_WHAT YOU SHOULD DO:_ Resume the talk-page discussion on mode, mean, and median, continuing after its last comment.

==== SOURCE TEXT

Question: Let's say the set is 1,2,3,4.

Is the mode all of them, since the highest frequency is one, or is there no mode whatsoever?

I brought this to question since the definition uses "frequency," and it would appear that they are all equally frequent and thus all modes? I'm not sure of the official accepted interpretation.

DOES ANYONE KNOW THE ANSWER?

The mode cannot be calculated in such a varied set of data and thus should not be used. - Ferret 03:27, 23 March 2006 (UTC)

This was a multiple choice question on a standardized test, so would I say 4 modes or no modes?--Dch111 21:02, 16 May 2006 (UTC)

No modes, according to my programming teacher who worked for NASA. —The preceding unsigned comment was added by 75.8.96.7 (talk) 04:42, 11 December 2006 (UTC).

I got a proublem from my math class which implies there is a mode for a set of 5 numbers. (It's a hard proublem to explain so I won't right it out.) Lophoole 01:00, 26 January 2007 (UTC)Lophoole

[edit] Commute with

Do we really need to say commute with when discussing the linearity of mean, mode, and median? It does mean what we want to say, but it will convey it only to readers who don't need this article. Septentrionalis 21:23, 5 May 2006 (UTC)

In both places where it is used, it is immediately explained. Doesn't that work? I can't judge, because I don't need this article. Lambiam^Talk 01:28, 6 May 2006 (UTC)

That's the problem. Nobody who is editing it does. (And linear or independent might be just as bad.) Septentrionalis 01:51, 6 May 2006 (UTC)

I have reverted the addition of a wikilink to Commutative operation because it does not really cover the concept meant here. Commutative diagram is more to the point, but even I :) can see that that is a bridge too far. Lambiam^Talk 02:13, 6 May 2006 (UTC)

========
==== INFORMATION SUPPLIED

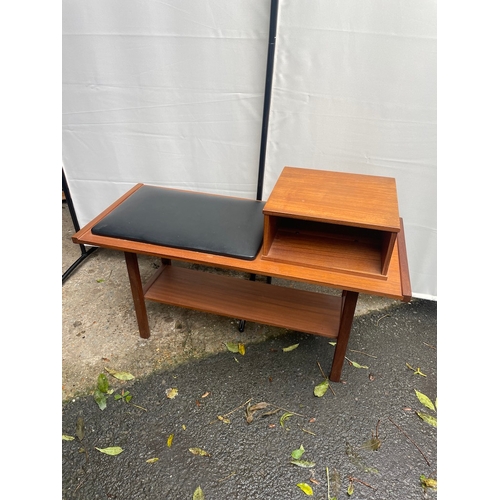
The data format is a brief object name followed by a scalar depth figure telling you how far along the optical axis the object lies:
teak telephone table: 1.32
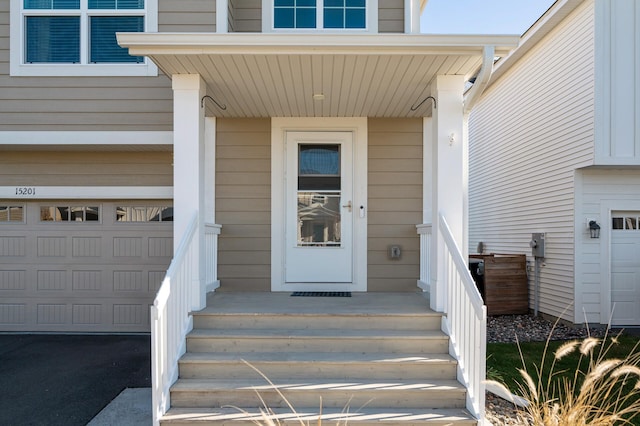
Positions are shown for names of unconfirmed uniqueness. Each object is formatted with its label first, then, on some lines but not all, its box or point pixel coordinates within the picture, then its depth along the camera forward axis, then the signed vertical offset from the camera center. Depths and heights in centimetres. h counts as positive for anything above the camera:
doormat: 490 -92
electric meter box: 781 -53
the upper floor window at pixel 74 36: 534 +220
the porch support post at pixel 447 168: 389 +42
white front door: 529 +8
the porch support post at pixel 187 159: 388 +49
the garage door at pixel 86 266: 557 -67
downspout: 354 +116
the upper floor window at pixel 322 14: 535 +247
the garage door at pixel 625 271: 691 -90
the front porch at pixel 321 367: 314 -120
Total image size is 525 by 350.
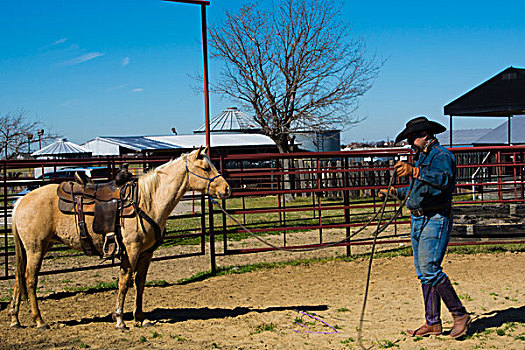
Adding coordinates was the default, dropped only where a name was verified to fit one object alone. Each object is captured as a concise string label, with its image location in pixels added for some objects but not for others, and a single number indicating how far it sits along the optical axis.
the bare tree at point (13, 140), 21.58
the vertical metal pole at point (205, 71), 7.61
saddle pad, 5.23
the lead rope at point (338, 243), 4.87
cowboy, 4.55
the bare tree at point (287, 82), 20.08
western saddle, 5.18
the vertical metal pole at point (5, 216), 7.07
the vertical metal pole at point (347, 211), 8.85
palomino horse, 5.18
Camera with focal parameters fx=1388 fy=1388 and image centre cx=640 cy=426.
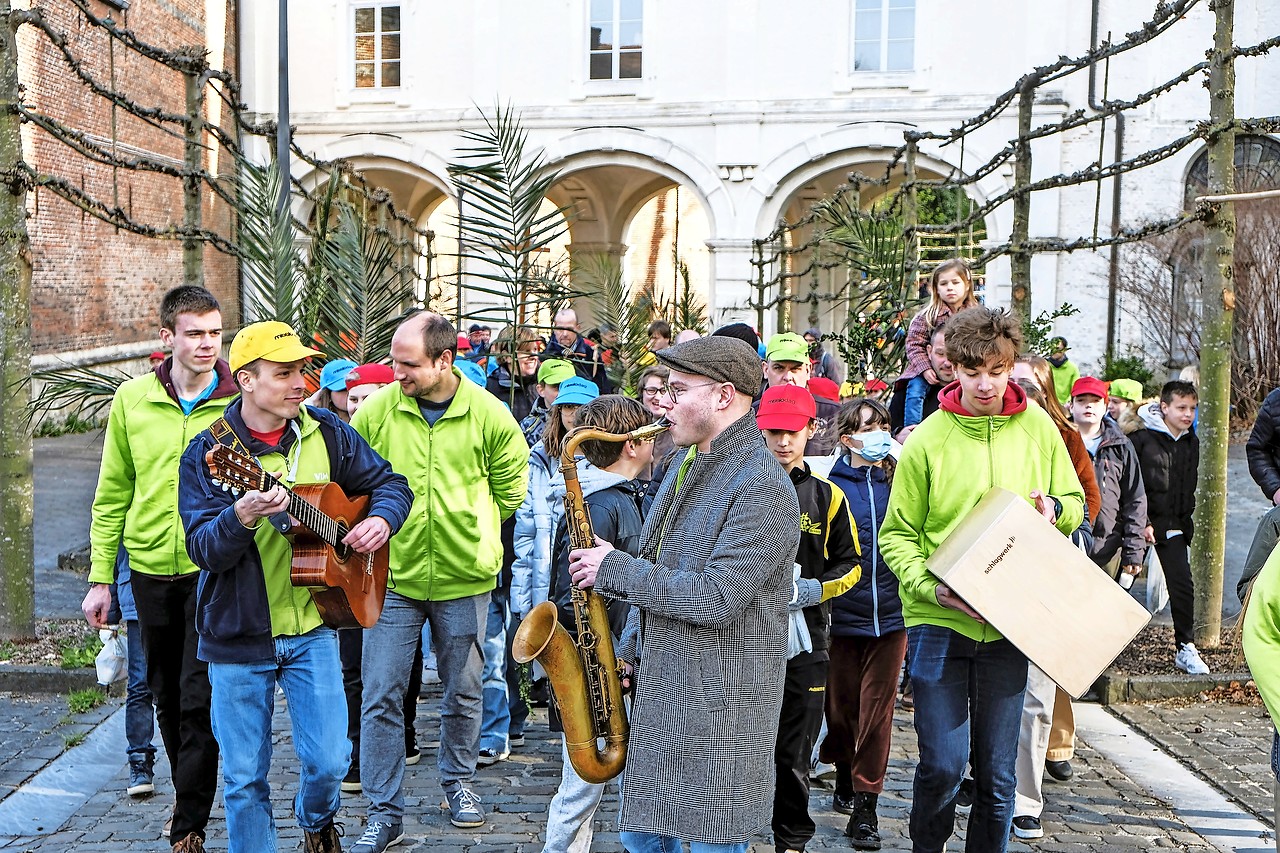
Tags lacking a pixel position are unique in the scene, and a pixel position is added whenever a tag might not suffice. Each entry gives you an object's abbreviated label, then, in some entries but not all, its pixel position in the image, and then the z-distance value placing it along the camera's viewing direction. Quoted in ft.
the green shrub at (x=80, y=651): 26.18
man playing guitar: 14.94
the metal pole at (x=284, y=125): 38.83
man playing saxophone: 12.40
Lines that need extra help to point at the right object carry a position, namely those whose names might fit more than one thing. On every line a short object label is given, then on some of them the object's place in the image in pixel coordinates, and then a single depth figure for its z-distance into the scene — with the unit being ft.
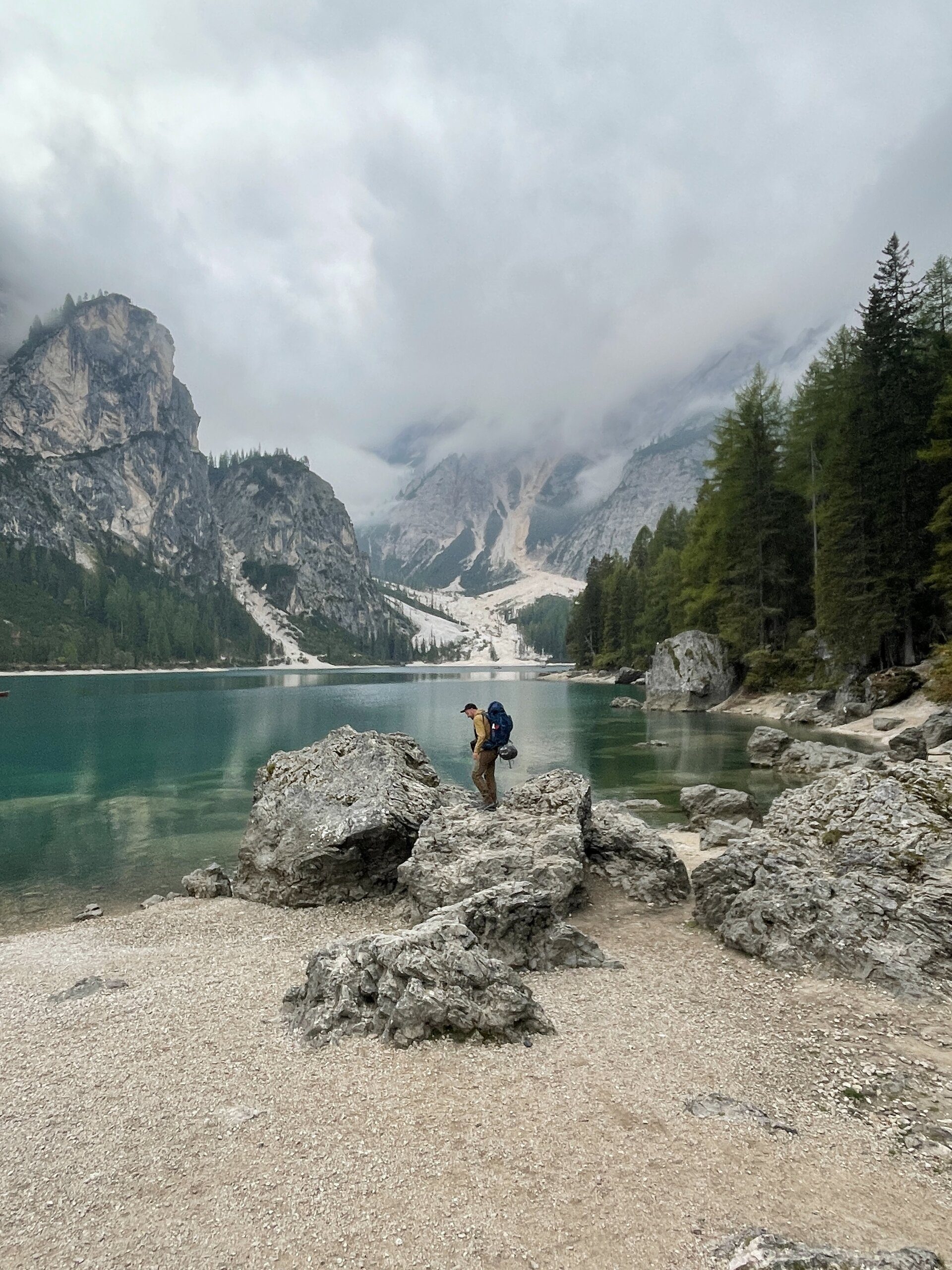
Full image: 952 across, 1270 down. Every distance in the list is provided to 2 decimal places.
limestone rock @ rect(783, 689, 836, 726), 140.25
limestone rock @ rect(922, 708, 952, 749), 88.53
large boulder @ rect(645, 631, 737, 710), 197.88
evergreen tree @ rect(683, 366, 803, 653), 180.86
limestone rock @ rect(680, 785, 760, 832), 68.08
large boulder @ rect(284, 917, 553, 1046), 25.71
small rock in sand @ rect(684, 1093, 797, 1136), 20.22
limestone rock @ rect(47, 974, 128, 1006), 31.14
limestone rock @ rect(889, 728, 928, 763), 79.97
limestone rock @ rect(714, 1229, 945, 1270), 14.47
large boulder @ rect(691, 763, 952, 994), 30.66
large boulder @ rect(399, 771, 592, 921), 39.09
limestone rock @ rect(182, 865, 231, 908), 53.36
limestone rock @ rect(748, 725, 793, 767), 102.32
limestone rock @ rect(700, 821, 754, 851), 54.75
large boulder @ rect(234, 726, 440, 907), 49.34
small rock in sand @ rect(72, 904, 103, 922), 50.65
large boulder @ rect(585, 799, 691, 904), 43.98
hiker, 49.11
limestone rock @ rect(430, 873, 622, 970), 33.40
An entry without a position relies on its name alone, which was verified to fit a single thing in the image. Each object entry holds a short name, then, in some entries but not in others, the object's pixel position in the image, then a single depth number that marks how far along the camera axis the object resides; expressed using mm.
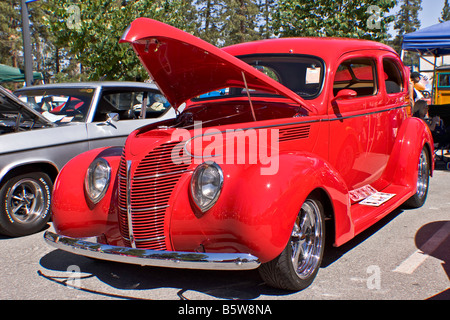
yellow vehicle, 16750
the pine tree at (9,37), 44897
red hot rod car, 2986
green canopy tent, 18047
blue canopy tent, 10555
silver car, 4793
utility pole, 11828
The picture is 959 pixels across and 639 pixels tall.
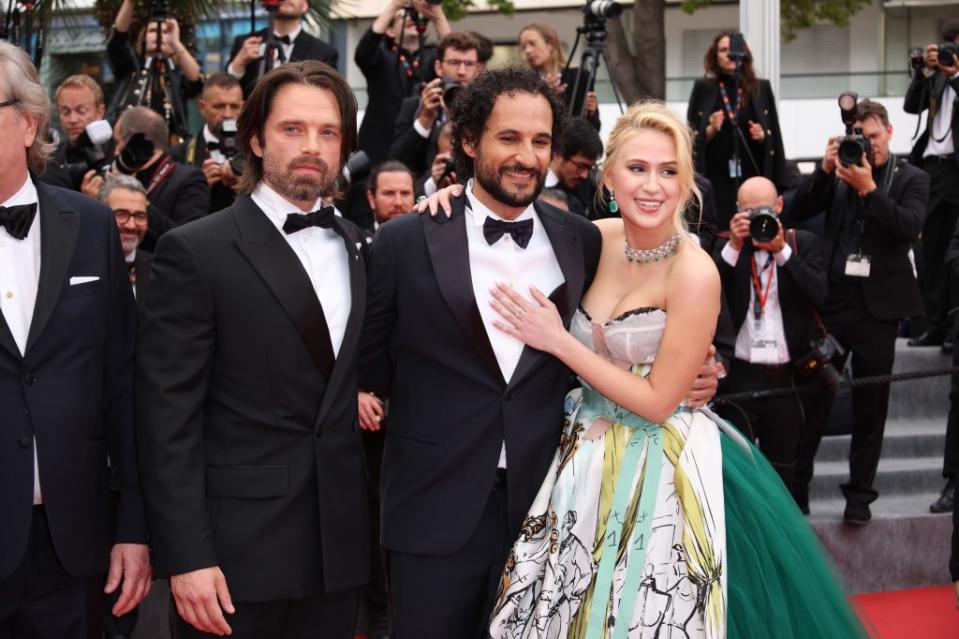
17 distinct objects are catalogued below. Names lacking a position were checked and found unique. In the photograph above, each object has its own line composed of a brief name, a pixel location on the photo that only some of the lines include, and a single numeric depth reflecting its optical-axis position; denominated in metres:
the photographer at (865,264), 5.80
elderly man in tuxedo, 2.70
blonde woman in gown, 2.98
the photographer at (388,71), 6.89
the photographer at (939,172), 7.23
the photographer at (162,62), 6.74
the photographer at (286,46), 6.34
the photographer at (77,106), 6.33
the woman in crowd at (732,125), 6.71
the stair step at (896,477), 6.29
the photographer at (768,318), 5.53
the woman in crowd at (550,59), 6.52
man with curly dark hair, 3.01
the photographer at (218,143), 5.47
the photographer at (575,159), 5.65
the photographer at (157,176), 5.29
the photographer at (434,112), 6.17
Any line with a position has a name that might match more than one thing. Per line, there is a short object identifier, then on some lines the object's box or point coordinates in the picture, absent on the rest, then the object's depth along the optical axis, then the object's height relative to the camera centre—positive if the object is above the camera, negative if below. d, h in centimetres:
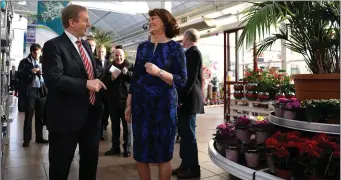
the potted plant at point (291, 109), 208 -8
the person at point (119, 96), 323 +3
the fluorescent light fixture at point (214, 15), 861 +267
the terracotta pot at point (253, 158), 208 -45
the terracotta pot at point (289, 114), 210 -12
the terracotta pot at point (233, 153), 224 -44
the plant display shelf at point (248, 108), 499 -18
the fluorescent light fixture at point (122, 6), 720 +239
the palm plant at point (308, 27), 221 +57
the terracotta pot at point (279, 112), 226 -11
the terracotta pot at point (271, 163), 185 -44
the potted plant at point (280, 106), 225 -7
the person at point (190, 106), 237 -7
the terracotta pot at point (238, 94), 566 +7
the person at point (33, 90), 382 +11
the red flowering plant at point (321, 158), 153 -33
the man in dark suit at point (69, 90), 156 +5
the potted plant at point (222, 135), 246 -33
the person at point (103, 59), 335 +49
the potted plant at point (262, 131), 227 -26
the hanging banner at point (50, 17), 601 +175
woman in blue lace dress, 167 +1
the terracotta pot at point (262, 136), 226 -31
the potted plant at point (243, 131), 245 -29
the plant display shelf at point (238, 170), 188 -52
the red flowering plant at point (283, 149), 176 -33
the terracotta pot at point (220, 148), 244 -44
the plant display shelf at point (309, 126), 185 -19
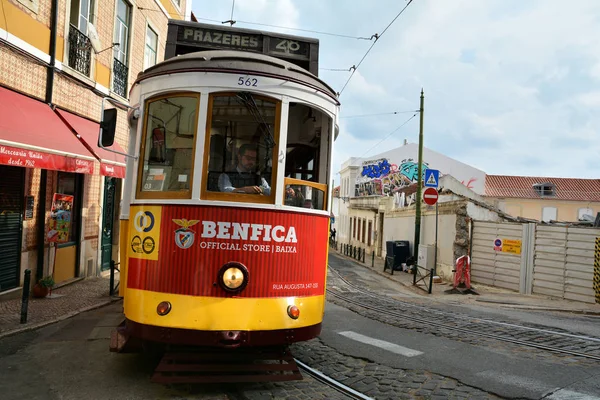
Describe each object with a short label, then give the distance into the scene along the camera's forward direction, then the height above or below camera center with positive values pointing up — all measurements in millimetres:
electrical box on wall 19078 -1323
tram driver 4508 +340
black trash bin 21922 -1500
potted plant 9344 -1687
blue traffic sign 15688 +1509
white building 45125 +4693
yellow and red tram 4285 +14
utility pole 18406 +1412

========

_RESPONSE:_
Well it would be nice if commutative operation really brought out the idea of commutative diagrams; it is in there, it's just not going to be obvious to the audience here.... Septentrionalis 03:25, 6 May 2006 (UTC)

The way I see it is as follows. For "commutative" in the sense of commutative diagram, reducing everything to the simplest case, operations f and g commute if:

f o g = g o f.

There is no universal quantification here, and the commuting operations are a pair of unary operations (although generalizations are possible and usual).

For "commutative" in the sense of commutative operation, operation ⊕ is commutative if,

x ⊕ y = y ⊕ x for all x and y in the domain.

Here the universal quantification is essential, and there is one operation which is binary.

I expect that attempts to unify the two notions will produced strained and non-natural results. Lambiam^Talk 18:51, 6 May 2006 (UTC)

Rather than try to explain the usage, I kept the idea. See what you think; I wouldn't put Commutative diagram under the See also, but go ahead if you like. Perhaps a general article on Commutativity? Septentrionalis 01:58, 7 May 2006 (UTC)

[edit] Sample from a continuous distribution

I don't understand why in "a sample from a continuous distribution [...] each value will occur precisely once." I'm not particularly familiar with statistics (I didn't know what a 'mode' was before reading this article), so this may just reflect confusion on my part, but I don't see why sample from a continuous distribution will contain every element only once (although it seems to me that it would do so with probabililty 1, i.e., almost certainly). Could someone explain? Benja 13:23, 15 May 2006 (UTC)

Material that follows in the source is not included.